Who didn’t grow up watching Disney movies? If you were a little girl you wanted desperately to look like Princess Jasmine or to sing like Ariel. You wanted to find a prince like Cinderella and have squirrel friends like Snow White. Little boys wanted to grow up to be a prince and wanted to win the girl in the end. We all cried when Bambi lost her mom and had nightmares when Simba lost his dad. We wanted to fall in love like those squirrels in the Sword and the Stone. But who knew that these movies had underlying themes and secrets hidden in their storyline? From unhealthy relationships to blatant racism and mental illness, here are some Disney secrets that are hidden in plain sight.
Beauty and the Beast is one of many Disney stories where a beautiful woman falls in love with a prince. But when you really examine the story, she falls in love with a animal-like beast that captures her and holds her hostage. He is even abusive. People have even suggested that Belle might have Stockholm Syndrome. She puts up with his volatile behavior and his angry outbursts and, despite his emotional abuse, they fall in love and live happily ever after.
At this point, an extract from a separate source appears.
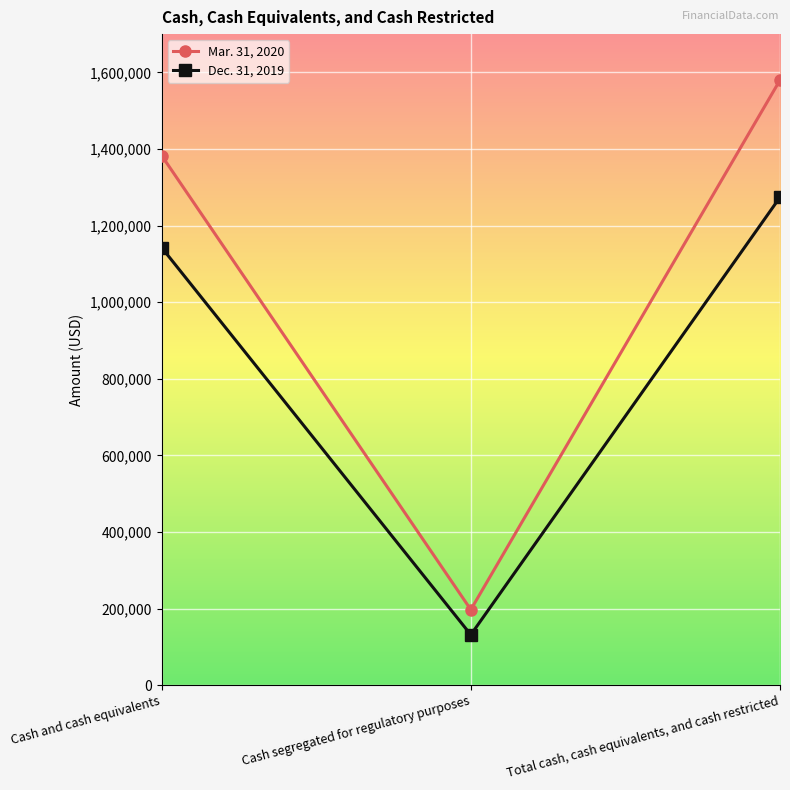

What is the label of the 1st point from the left?

Cash and cash equivalents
I’m not sure this is really a great message to send to little girls and boys, who are seeing this as a romantic fairy-tale ending.
Disney is notorious for sneaking in hidden images and secret words into their movies. Next time you watch the movie Frozen, don't skip over the end credits. If you watch the end credits, Disney includes a secret disclosure that only the most astute fans were able to pick up on. It turns out Disney doesn't think all men eat boogers. Good to know, but how can they be so sure?
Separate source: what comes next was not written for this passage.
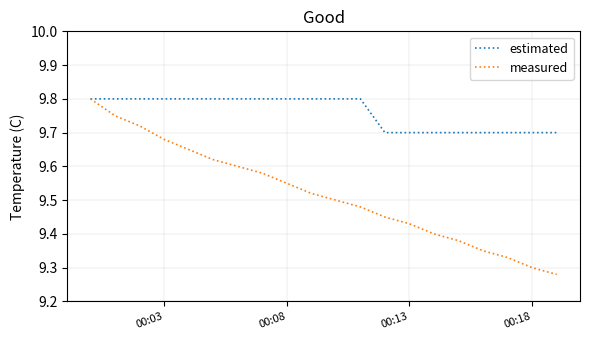

List the series in order of their overall mean, lowest first.

measured, estimated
Frozen was a huge hit and this take on The Snow Queen was empowering for little girls. The heroine did not have a love interest and the story focused on the relationship between the sisters instead. But there may be some hidden deeper meaning to the story. Some suggest that when Elsa isolates herself and locks herself up in order to keep other safe, it may have been hinting to how people in real life handle mental illness. She is shunned by the public for her “flaws” and she feels like she needs to hide her true self. Could they be alluding to people who are different than others? Those who are trying to learn how to accept themselves and “Let It Go”?
The movie Dumbo was first released in 1941, and if the movie was released today, a lot of the it would not fly in our much more politically correct society. Dumbo is in the circus with a bunch of diverse characters and it is clear that the group of crows are a representation of African-American people. They use stereotypes in the way the crows talk and how they are dressed. If you had any doubt, one of them is literally named Jim Crow.
There is no better way to introduce psychedelic drugs to your small children than with a popular Disney movie. From the caterpillar smoking a Hookah pipe to Alice eating magic mushrooms, this movie does not send a great message to the children watching. Rumor has it that the original story of Alice's Advnetures in Wonderland was written when opium smoking was very common, so it is no surprise that the movie is beyond trippy.
Even though this is more of a Pixar secret, Disney owns the animations studio so it still counts. It's subtle, but nearly every Pixar film references Apple. Steve Jobs, the genius behind Apple, was one of the early supporters of Pixar.
When you really look at Aladdin, it is pretty racist. There is a scene where Jasmine almost has her hand cut off for giving fruit to a hungry child, depicting that the people of the Middle East are monsters and savages. And the original lyrics to a song from the movie was, “Oh, I come from a land/From a faraway place/Where the caravan camels roam/Where they cut off your ear If they don't like your face/It's barbaric, but hey, it's home.” After many complaints from The American-Arab Anti-Discrimination Committee the lyrics were changed.